Available data Block Start

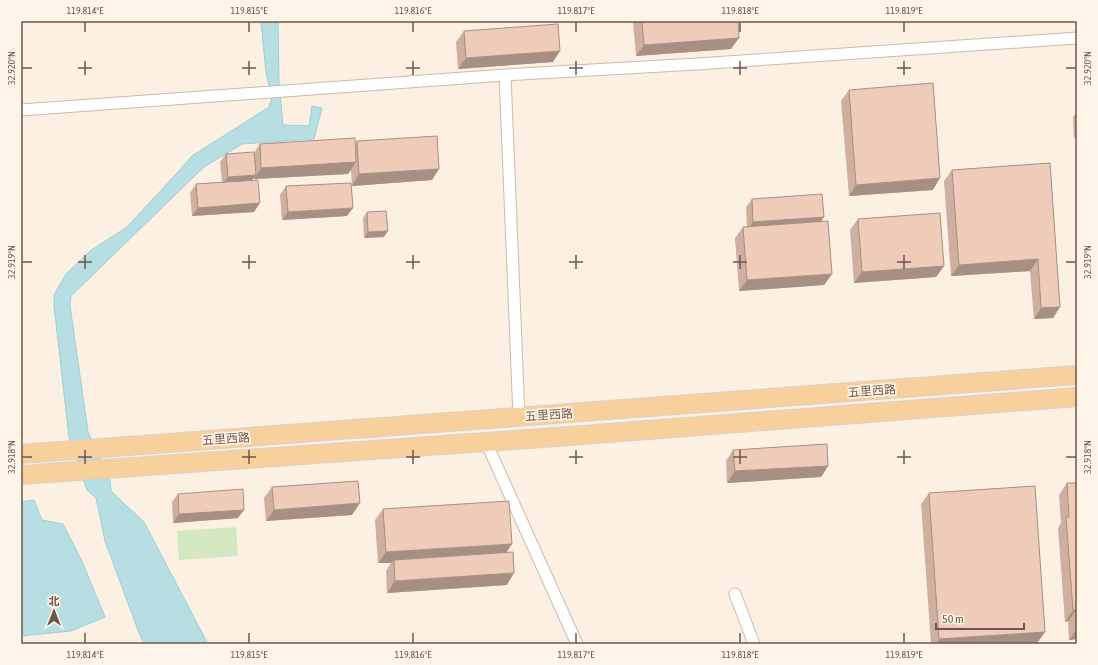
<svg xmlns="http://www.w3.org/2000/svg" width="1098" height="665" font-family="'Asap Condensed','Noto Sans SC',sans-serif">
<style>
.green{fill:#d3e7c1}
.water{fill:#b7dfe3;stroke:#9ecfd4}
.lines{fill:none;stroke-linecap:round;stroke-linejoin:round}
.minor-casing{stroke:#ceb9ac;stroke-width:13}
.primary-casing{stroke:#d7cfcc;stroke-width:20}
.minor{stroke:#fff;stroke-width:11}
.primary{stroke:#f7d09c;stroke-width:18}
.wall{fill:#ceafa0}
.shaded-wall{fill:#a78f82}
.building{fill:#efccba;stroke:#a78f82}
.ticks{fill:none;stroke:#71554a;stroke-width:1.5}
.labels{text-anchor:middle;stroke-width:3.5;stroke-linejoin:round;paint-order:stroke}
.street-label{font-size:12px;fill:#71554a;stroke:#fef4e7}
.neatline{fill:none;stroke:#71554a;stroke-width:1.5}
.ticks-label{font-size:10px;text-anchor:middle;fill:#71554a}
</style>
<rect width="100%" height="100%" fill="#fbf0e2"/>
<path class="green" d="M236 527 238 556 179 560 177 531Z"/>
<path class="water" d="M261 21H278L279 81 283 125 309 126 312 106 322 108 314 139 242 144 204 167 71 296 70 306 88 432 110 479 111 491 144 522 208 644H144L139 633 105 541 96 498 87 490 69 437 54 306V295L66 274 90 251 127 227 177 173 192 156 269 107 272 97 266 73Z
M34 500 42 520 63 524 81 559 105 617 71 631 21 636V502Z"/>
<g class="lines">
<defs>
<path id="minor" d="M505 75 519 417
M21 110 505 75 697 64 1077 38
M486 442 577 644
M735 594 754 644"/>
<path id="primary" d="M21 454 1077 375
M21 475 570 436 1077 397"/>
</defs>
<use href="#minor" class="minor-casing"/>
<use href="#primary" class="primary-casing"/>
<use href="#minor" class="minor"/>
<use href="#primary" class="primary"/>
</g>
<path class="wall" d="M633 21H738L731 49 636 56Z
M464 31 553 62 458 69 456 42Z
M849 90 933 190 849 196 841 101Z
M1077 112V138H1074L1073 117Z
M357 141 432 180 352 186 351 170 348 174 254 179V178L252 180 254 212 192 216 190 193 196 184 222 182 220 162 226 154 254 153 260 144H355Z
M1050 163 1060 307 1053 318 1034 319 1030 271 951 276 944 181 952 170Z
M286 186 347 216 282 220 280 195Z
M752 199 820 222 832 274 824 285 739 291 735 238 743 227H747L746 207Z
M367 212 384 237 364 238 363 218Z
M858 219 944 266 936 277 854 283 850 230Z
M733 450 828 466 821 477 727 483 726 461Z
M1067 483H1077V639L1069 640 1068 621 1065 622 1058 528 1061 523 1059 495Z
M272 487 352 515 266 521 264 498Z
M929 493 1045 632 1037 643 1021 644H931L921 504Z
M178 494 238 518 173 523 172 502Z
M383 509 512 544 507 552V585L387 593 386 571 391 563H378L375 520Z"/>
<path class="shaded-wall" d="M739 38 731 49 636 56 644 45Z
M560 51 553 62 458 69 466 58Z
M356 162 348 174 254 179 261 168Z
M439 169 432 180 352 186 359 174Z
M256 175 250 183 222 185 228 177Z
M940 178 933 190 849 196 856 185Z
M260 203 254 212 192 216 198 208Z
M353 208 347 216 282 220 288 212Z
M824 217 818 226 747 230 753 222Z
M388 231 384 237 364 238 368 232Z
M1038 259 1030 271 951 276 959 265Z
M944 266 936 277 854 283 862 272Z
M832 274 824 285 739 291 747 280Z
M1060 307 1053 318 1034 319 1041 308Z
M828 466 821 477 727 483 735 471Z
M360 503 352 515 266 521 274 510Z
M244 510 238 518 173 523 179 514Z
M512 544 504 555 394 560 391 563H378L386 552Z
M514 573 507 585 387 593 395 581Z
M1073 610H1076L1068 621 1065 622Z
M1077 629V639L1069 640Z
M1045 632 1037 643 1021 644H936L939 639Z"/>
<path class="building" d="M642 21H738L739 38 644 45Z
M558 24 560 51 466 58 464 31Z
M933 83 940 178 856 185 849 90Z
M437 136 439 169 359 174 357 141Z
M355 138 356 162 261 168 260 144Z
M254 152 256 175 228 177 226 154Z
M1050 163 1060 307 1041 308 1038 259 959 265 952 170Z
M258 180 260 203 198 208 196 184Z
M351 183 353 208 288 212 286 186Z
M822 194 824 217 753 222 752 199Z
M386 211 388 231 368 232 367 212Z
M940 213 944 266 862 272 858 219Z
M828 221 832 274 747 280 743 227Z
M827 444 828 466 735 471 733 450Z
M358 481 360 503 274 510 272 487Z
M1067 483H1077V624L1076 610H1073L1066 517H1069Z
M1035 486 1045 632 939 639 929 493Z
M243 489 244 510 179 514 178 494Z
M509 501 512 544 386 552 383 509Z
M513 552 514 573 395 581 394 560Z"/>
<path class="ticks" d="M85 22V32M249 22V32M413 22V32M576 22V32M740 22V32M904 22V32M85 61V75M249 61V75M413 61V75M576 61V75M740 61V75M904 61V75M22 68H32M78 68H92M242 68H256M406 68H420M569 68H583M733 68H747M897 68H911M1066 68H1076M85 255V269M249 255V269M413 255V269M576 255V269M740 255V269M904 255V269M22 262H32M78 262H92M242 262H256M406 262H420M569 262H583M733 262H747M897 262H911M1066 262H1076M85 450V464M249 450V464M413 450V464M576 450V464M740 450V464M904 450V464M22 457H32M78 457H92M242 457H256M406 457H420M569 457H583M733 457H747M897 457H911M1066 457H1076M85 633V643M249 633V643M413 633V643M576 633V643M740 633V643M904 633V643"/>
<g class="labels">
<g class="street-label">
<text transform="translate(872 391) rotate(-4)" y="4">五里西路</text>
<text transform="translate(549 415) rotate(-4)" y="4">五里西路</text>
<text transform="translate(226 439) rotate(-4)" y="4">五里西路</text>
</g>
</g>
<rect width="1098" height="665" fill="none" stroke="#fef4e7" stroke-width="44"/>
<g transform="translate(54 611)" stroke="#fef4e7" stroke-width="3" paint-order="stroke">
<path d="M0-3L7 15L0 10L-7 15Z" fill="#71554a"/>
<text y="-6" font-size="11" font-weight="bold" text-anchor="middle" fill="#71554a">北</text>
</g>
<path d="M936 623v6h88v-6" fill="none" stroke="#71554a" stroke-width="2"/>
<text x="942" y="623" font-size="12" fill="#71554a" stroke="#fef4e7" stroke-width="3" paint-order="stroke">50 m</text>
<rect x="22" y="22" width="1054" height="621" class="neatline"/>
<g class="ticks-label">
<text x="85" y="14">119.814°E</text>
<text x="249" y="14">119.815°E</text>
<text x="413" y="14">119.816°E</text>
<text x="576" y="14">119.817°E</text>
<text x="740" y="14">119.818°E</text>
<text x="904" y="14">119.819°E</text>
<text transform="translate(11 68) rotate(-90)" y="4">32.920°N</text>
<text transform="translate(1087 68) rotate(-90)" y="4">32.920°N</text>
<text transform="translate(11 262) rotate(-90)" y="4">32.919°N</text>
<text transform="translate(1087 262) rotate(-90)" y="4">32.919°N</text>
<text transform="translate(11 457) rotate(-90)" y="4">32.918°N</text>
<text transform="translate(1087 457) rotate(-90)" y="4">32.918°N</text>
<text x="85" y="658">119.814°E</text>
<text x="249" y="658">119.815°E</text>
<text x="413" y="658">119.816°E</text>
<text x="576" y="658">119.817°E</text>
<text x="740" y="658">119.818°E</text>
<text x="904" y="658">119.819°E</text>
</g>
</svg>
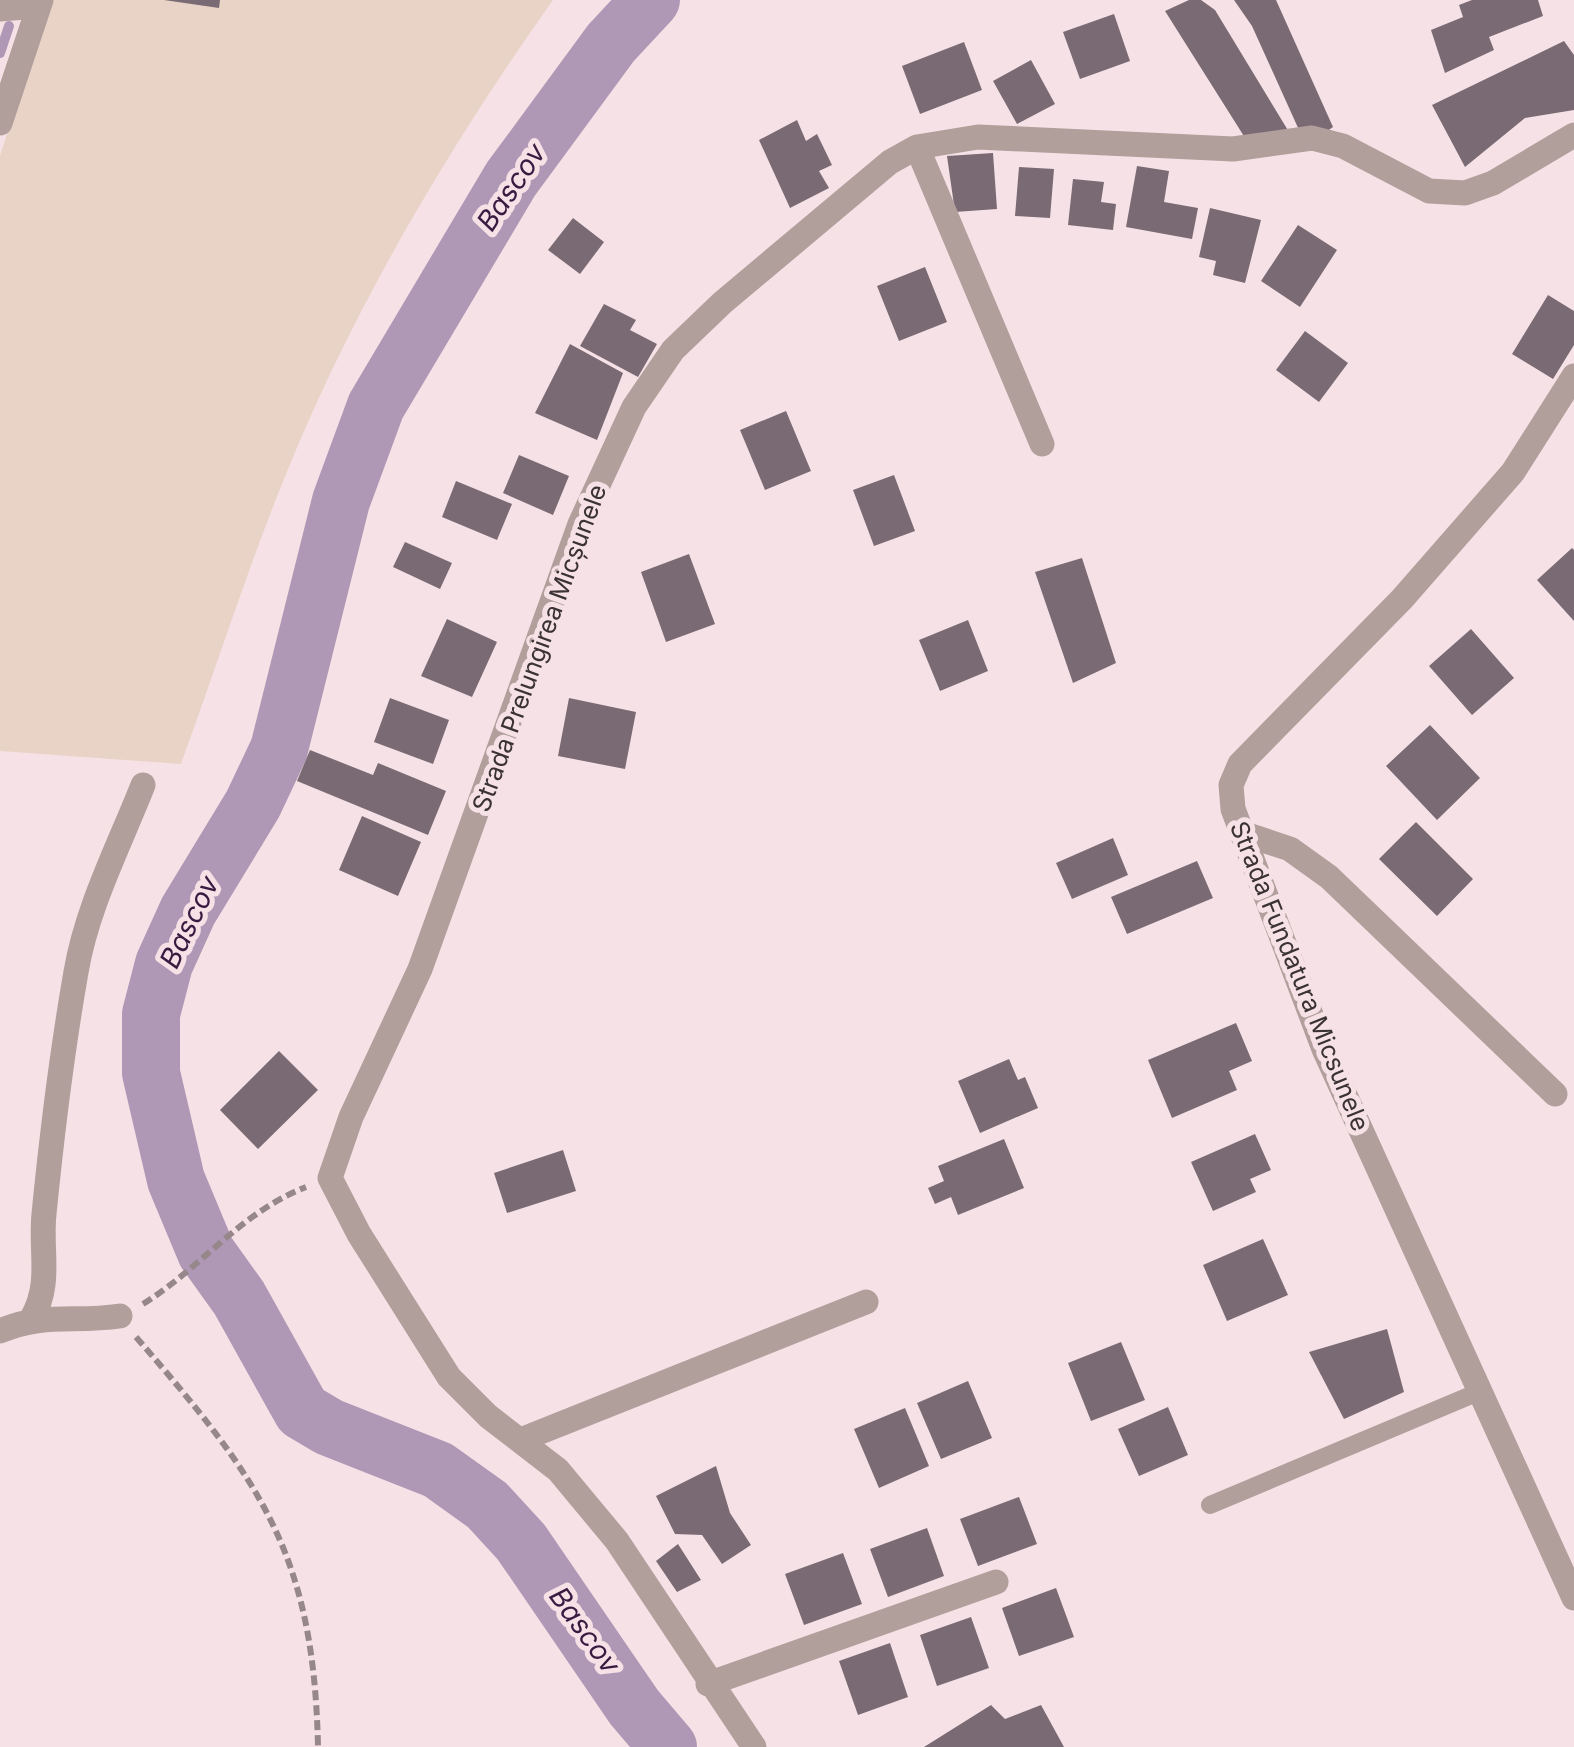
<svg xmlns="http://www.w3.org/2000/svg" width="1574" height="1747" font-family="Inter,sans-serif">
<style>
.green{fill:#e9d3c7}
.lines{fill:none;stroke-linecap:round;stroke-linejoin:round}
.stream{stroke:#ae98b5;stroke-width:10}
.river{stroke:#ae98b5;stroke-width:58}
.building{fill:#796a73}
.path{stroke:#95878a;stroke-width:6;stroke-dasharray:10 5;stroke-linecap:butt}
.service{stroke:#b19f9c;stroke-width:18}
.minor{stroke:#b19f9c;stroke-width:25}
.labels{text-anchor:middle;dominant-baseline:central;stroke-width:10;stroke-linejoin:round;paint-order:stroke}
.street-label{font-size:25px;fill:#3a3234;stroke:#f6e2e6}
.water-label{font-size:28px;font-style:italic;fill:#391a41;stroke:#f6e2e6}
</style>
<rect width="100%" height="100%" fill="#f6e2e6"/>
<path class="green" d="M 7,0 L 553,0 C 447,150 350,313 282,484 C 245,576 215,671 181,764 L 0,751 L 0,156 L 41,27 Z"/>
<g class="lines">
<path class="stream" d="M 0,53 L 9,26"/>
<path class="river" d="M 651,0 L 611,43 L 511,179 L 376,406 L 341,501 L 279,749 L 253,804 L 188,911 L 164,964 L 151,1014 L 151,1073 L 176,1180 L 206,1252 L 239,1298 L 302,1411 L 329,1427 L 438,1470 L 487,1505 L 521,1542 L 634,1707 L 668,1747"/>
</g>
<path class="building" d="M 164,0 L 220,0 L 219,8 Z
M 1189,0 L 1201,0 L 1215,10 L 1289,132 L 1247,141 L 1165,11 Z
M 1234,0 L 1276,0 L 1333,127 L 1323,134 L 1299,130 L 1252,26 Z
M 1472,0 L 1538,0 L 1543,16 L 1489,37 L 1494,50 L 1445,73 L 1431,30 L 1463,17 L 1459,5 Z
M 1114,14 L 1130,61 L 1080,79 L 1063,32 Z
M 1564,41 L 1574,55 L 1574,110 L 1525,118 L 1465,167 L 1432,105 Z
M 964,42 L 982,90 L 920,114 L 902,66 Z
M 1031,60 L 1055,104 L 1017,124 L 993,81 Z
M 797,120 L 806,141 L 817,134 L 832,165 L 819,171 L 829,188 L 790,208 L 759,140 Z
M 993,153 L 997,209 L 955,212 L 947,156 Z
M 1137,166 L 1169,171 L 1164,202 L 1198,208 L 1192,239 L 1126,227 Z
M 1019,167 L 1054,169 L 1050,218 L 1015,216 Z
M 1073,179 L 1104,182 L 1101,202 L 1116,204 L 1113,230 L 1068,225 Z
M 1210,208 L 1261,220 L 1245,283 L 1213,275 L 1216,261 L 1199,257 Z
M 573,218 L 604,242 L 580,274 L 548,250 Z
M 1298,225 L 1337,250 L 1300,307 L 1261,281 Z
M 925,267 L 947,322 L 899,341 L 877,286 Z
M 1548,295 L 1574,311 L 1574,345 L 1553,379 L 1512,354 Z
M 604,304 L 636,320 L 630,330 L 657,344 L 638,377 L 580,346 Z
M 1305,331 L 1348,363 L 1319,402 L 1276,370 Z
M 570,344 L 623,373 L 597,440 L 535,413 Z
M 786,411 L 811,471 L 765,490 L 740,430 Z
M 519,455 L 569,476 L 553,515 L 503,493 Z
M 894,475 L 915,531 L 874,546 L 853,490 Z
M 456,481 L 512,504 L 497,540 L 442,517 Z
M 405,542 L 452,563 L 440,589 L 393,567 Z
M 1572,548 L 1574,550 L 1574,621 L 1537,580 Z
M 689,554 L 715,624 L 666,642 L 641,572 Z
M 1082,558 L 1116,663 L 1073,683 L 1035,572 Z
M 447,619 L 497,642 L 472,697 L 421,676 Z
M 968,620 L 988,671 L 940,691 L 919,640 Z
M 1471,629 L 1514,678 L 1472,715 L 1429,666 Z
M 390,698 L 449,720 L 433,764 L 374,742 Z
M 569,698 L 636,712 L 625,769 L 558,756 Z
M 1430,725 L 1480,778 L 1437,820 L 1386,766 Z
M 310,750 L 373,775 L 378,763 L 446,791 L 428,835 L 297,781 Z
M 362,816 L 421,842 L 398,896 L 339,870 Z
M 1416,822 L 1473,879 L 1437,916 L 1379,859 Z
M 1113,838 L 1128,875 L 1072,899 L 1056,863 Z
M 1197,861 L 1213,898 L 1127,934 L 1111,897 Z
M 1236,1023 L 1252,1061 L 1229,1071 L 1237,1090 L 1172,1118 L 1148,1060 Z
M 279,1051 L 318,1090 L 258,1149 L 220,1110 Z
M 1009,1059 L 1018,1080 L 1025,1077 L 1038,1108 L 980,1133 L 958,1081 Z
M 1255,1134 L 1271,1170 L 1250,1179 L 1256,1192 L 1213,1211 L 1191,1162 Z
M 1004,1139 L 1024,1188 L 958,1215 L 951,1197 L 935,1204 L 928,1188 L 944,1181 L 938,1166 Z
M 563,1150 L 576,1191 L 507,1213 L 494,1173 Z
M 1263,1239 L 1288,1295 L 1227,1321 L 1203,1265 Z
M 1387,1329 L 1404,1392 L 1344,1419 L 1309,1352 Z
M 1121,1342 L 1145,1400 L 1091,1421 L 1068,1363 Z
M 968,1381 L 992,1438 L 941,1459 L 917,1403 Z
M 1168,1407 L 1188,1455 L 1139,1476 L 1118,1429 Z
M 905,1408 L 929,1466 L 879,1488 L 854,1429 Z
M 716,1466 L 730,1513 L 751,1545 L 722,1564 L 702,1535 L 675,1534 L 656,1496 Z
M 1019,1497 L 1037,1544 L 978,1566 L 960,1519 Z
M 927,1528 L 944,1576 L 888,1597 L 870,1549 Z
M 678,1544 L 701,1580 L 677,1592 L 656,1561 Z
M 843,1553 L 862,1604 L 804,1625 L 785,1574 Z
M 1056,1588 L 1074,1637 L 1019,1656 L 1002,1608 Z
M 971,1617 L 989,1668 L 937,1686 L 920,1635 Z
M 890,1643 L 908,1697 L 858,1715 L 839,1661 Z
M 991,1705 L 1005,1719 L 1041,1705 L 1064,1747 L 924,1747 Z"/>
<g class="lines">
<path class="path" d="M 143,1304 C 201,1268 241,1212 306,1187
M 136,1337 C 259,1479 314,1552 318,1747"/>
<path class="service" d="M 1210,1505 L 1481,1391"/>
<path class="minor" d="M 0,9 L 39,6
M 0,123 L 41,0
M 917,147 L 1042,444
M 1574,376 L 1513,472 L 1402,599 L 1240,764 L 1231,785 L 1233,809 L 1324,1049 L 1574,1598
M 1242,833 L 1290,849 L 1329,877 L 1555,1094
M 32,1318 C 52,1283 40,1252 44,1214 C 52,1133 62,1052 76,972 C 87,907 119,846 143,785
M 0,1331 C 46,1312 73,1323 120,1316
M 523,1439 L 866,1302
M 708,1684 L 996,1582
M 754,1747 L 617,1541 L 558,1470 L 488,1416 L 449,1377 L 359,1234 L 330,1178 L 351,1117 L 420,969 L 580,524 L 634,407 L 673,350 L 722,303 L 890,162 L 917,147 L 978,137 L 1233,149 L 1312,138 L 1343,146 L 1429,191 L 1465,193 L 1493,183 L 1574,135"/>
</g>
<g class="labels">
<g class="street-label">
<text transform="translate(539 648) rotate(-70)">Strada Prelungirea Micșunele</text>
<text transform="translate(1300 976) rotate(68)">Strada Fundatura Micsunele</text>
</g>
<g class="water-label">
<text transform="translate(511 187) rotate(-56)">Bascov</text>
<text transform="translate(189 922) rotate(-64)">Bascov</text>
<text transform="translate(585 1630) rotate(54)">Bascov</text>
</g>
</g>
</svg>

Available data Block End

* Try it:
Would you please write out, exactly and with no other lines, the stretch of the listing above from the line containing "M 1073,179 L" through the line containing "M 1019,1497 L"?

* Answer to this problem:
M 1073,179 L 1104,182 L 1101,202 L 1116,204 L 1113,230 L 1068,225 Z
M 1210,208 L 1261,220 L 1245,283 L 1213,275 L 1216,261 L 1199,257 Z
M 573,218 L 604,242 L 580,274 L 548,250 Z
M 1298,225 L 1337,250 L 1300,307 L 1261,281 Z
M 925,267 L 947,322 L 899,341 L 877,286 Z
M 1548,295 L 1574,311 L 1574,345 L 1553,379 L 1512,354 Z
M 604,304 L 636,320 L 630,330 L 657,344 L 638,377 L 580,346 Z
M 1305,331 L 1348,363 L 1319,402 L 1276,370 Z
M 570,344 L 623,373 L 597,440 L 535,413 Z
M 786,411 L 811,471 L 765,490 L 740,430 Z
M 519,455 L 569,476 L 553,515 L 503,493 Z
M 894,475 L 915,531 L 874,546 L 853,490 Z
M 456,481 L 512,504 L 497,540 L 442,517 Z
M 405,542 L 452,563 L 440,589 L 393,567 Z
M 1572,548 L 1574,550 L 1574,621 L 1537,580 Z
M 689,554 L 715,624 L 666,642 L 641,572 Z
M 1082,558 L 1116,663 L 1073,683 L 1035,572 Z
M 447,619 L 497,642 L 472,697 L 421,676 Z
M 968,620 L 988,671 L 940,691 L 919,640 Z
M 1471,629 L 1514,678 L 1472,715 L 1429,666 Z
M 390,698 L 449,720 L 433,764 L 374,742 Z
M 569,698 L 636,712 L 625,769 L 558,756 Z
M 1430,725 L 1480,778 L 1437,820 L 1386,766 Z
M 310,750 L 373,775 L 378,763 L 446,791 L 428,835 L 297,781 Z
M 362,816 L 421,842 L 398,896 L 339,870 Z
M 1416,822 L 1473,879 L 1437,916 L 1379,859 Z
M 1113,838 L 1128,875 L 1072,899 L 1056,863 Z
M 1197,861 L 1213,898 L 1127,934 L 1111,897 Z
M 1236,1023 L 1252,1061 L 1229,1071 L 1237,1090 L 1172,1118 L 1148,1060 Z
M 279,1051 L 318,1090 L 258,1149 L 220,1110 Z
M 1009,1059 L 1018,1080 L 1025,1077 L 1038,1108 L 980,1133 L 958,1081 Z
M 1255,1134 L 1271,1170 L 1250,1179 L 1256,1192 L 1213,1211 L 1191,1162 Z
M 1004,1139 L 1024,1188 L 958,1215 L 951,1197 L 935,1204 L 928,1188 L 944,1181 L 938,1166 Z
M 563,1150 L 576,1191 L 507,1213 L 494,1173 Z
M 1263,1239 L 1288,1295 L 1227,1321 L 1203,1265 Z
M 1387,1329 L 1404,1392 L 1344,1419 L 1309,1352 Z
M 1121,1342 L 1145,1400 L 1091,1421 L 1068,1363 Z
M 968,1381 L 992,1438 L 941,1459 L 917,1403 Z
M 1168,1407 L 1188,1455 L 1139,1476 L 1118,1429 Z
M 905,1408 L 929,1466 L 879,1488 L 854,1429 Z
M 716,1466 L 730,1513 L 751,1545 L 722,1564 L 702,1535 L 675,1534 L 656,1496 Z
M 1019,1497 L 1037,1544 L 978,1566 L 960,1519 Z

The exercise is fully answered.